BEGIN Text under study
This week's reviews of what's new on Blu-ray and DVD

(View From The Couch is a weekly column that reviews what's new on Blu-ray and DVD.)

Jason Bateman in Bad Words (Photo: Universal)
  • Jason Bateman in Bad Words (Photo: Universal)

BAD WORDS (2014). Jason Bateman makes his feature directorial debut with the acidic comedy Bad Words, and it must be noted that he does yeoman's work on the picture. His helming is competent but colorless, which in turn places more of a burden on the screenplay by first-timer Andrew Dodge. Despite its promising premise, Dodge's script is also merely perfunctory, not really adding much to the framework of a 40-year-old man who manages to anger everyone surrounding him. But this is where matters take a turn for the positive, since Bateman is not only sitting in the director's chair but also tackling the central role. And for those not averse to insult comedy, watching Bateman employ his deadpan demeanor, frosty stares and impeccable timing to amusingly berate others isn't a bad way to spend a brief 90 minutes. Bateman stars as Guy Trilby, an aloof individual who has discovered a loophole that allows him to legally take part in The Golden Quill, a national spelling bee for young kids. Taking the stage alongside scores of 8th graders, he breezes through the words thrown his way, further ensuring his continued success by railroading his top challengers through despicable means. While a reporter (Kathryn Hahn) tries to ascertain Guy's reason for embarking on such a ludicrous venture, he's busy dealing with outraged parents, aggravated administrators and the offended creator of the venerable bee (Philip Baker Hall). Only one person, a perpetually cheerful lad named Chaitanya Chopra (Rohan Chand), manages to chip away at his hardened exterior. Bad Words is clearly jockeying to be another Bad Santa, but because it frequently pulls back from going too far, it lacks that picture's killer instinct. But many of Guy's R-rated retorts draw laughs, whether aimed at irritating moms, doofus dads or impressionable children. As for young Chand, he's absolutely charming, stealing ample scenes as the friendless Chaitanya (naturally nicknamed "Slumdog" by Guy). It's hard for a comedy to be truly merciless and mean when one of its stars is about as hard-edged as a basket of kittens.

Blu-ray extras include audio commentary by Bateman; a behind-the-scenes featurette; and deleted scenes.
END Text under study
## Description of the task:
In the Bad Words review, what is the name of the national spelling bee that Guy Trilby enters?
BEGIN Source material
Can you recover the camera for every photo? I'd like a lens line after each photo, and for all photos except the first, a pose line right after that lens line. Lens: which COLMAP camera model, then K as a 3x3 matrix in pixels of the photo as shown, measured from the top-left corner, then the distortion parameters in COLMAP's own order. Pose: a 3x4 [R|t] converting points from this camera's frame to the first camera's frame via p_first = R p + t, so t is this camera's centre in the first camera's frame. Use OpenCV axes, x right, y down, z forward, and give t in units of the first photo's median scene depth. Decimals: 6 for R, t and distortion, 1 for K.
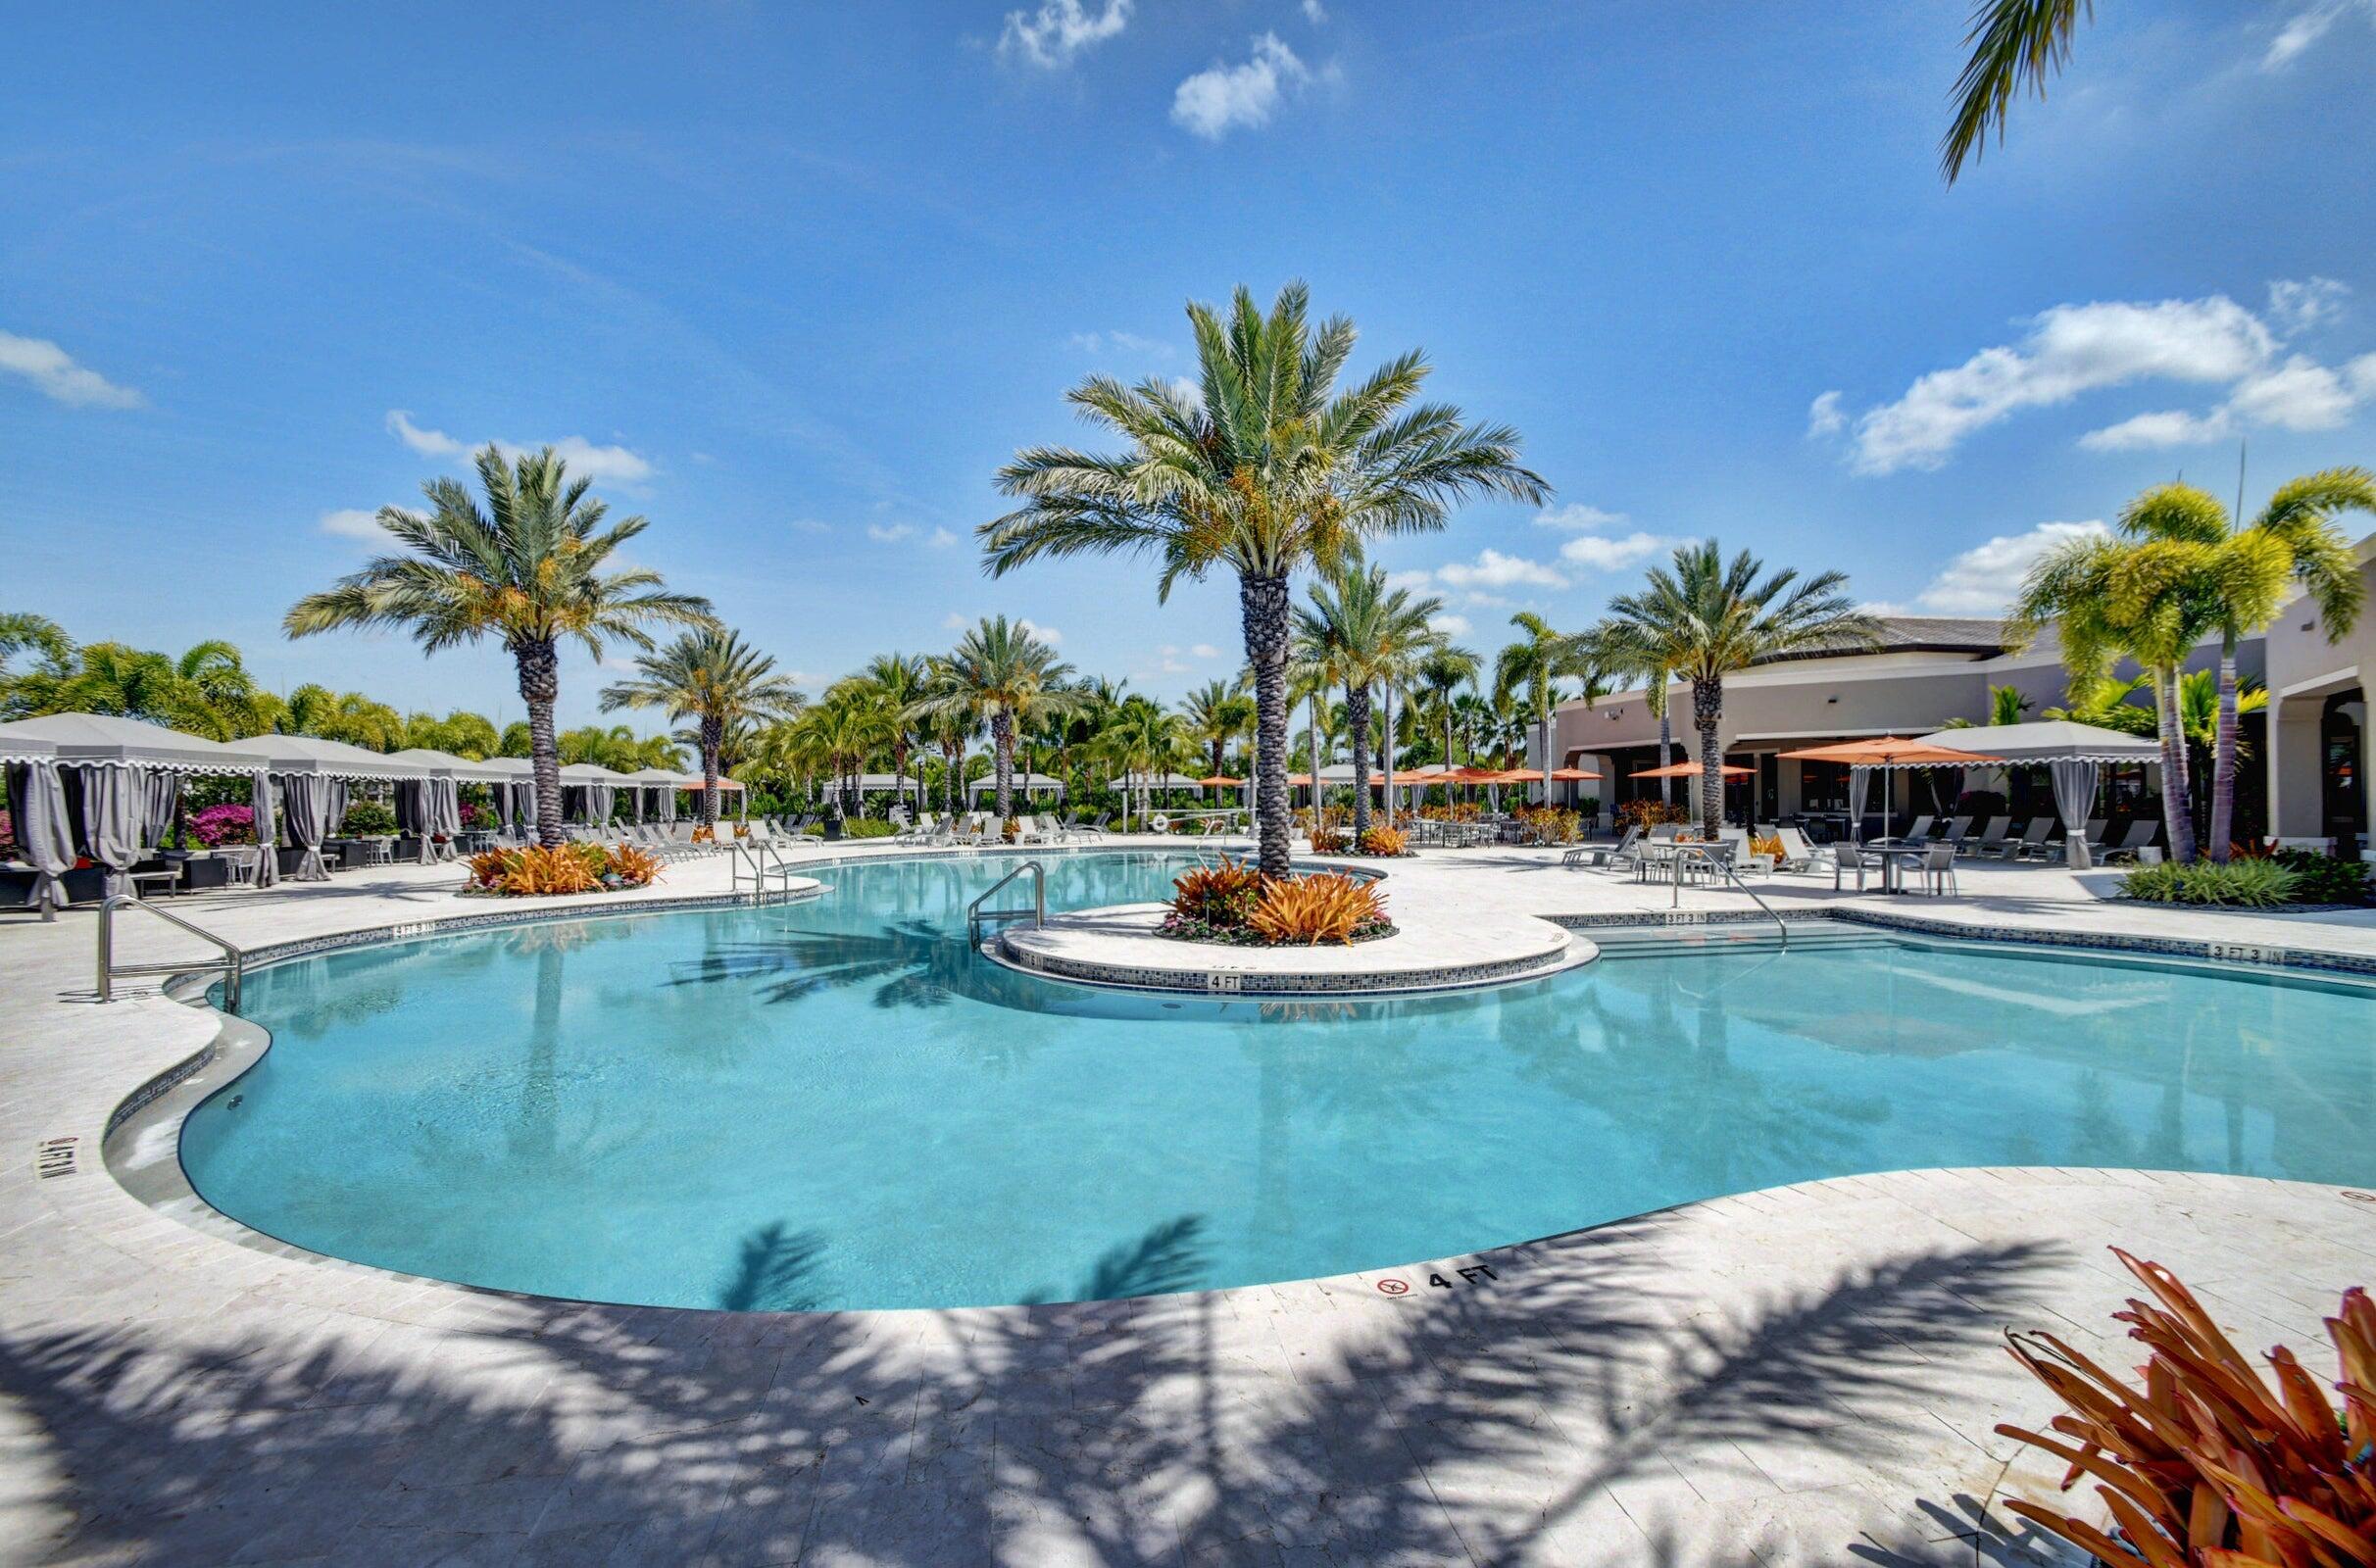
END Source material
## Solution to this task:
The Golden Quill